However, their functions have not been studied in these species. The protein encoded by CG9063 is predicted to have WD40 domains as well as a RIC1 domain. The RIC1 domain, but not the WD40 domain, selleck chemical is present in a yeast protein RIC1p that interacts with Rgp1p. Together they form a GEF complex for Ypt6p, a homolog of Rab6 in yeast ( Siniossoglou et al., 2000).
Since the RIC1 domain is highly conserved across species and the protein encoded by CG9063 is the only protein containing a RIC1 domain in the fly, we named CG9063 rich, for ric1 homolog. We renamed 3L61 as rich1 and 3L62 as rich2. A genomic fragment that only contains rich rescues both the lethality and the targeting phenotypes ( Figure 1) of both alleles, indicating that rich is the gene responsible for the mutant phenotypes. To assess the expression pattern of Rich, we generated antibodies
against the N and C termini of the protein. As all antibodies performed poorly in all assays, we generated a genomic rescue construct with a triple HA tag inserted at the N terminus and introduced it into the rich1 mutant background. This construct rescues both the lethality and targeting phenotypes of rich1 mutants, indicating that the tagged protein is functional. At the third-instar larval stage ( Figures 4A and 4B), Rich is detected in most cells of the optic lobes. The enrichment in the lamina and ABT-199 cost medulla neuropil is consistent with its role in Astemizole PR cell axon targeting. At the pupal stage, Rich is expressed in PR cells, as well as the postsynaptic cells that form the lamina plexus and medulla ( Figures 4C and 4D). The expression pattern of Rich substantially overlaps with that of CadN in the optic lobe ( Figures S3A and S3B).

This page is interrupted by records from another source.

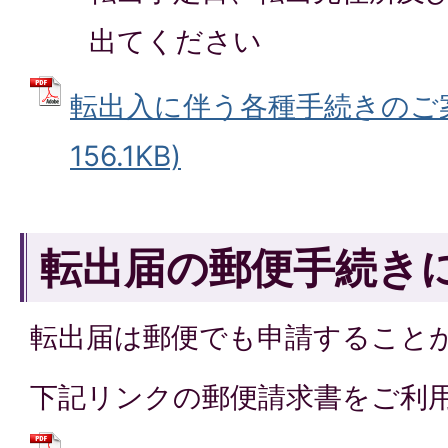
出てください
転出入に伴う各種手続きのご案内
156.1KB)
転出届の郵便手続き
転出届は郵便でも申請すること
下記リンクの郵便請求書をご利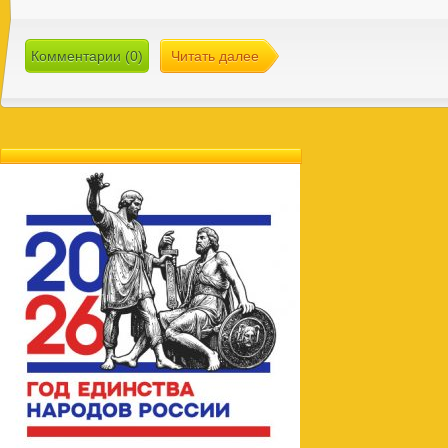
Комментарии (0)
Читать далее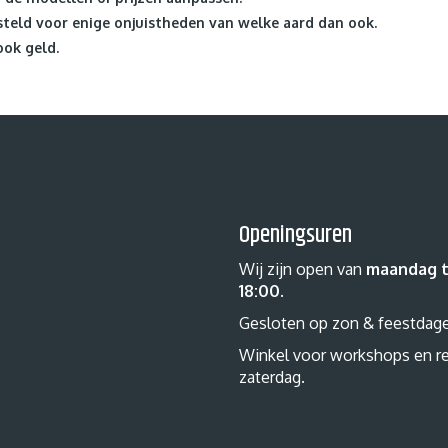
teld voor enige onjuistheden van welke aard dan ook.
ook geld.
Openingsuren
Wij zijn open van
maandag t
18:00
.
Gesloten op zon & feestdag
Winkel voor workshops en r
zaterdag.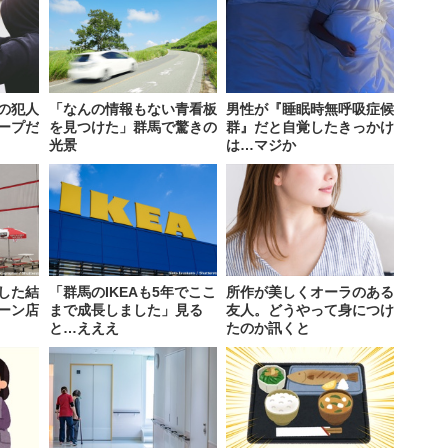
の犯人
「なんの情報もない青看板
男性が『睡眠時無呼吸症候
ープだ
を見つけた」群馬で驚きの
群』だと自覚したきっかけ
光景
は…マジか
した結
「群馬のIKEAも5年でここ
所作が美しくオーラのある
ーン店
まで成長しました」見る
友人。どうやって身につけ
と…えええ
たのか訊くと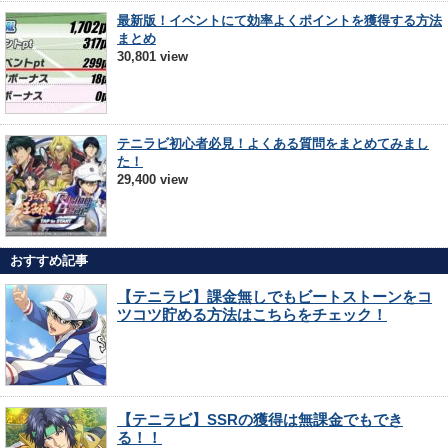
最新版！イベントにて効率よくポイントを獲得する方法
まとめ
30,801 view
テニラビ初心者必見！よくある質問をまとめてみまし
た！
29,400 view
おすすめ記事
【テニラビ】課金無しでもビートストーンをコ
ツコツ貯める方法はこちらをチェック！
【テニラビ】SSRの獲得は無課金でもでき
る！！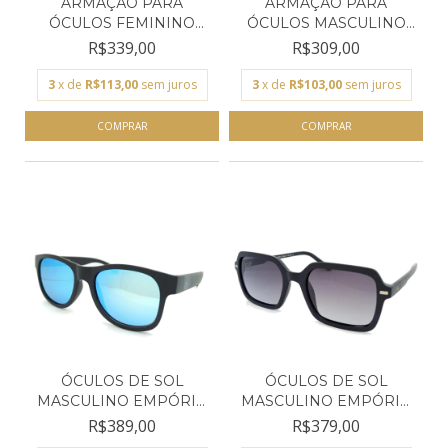
ARMAÇÃO PARA
ARMAÇÃO PARA
ÓCULOS FEMININO
ÓCULOS MASCULINO
EMPÓRIO GLA...
EMPÓRIO GL...
R$339,00
R$309,00
3
x de
R$113,00
sem juros
3
x de
R$103,00
sem juros
ÓCULOS DE SOL
ÓCULOS DE SOL
MASCULINO EMPÓRIO
MASCULINO EMPÓRIO
GLASSES...
GLASSES...
R$389,00
R$379,00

In summary, Rich is present at the proper time and in the proper cells to account for the observed targeting defects. Since Rich is present in the PR cells as well as the post-synaptic cell types and the eyFLP system generates mutant clones in
both cell types, it is not obvious whether Rich is required cell autonomously in the PR cells. To determine if Rich is required in PR cells, we used ey3.5FLP ( Chotard et al., 2005) in combination with MARCM ( Lee and Luo, 1999) to generate clones of GFP-labeled rich1 homozygous mutant PR cells. In the medulla, 74% of the mutant R7 cells (n = 175) fail to target to the M6 layers showing that Rich is required in R cells for targeting specificity ( Figures 5A, 5B, 5A′, 5B′, and 5C). We also generated single R7 cell mutant clones using the GMR FLP system ( Lee et al., 2001). These clones are induced late in PR development and only affect 15% of the R7 cells. Interestingly, we did not observe any mistargeting phenotype, possibly because of perdurance ( Figure S4). We therefore assessed the phenotype of single mutant R7 cells surrounded by wild-type R7s and R8s in the ey3.5 FLP mutant animals. As shown in Figure 5D, 62.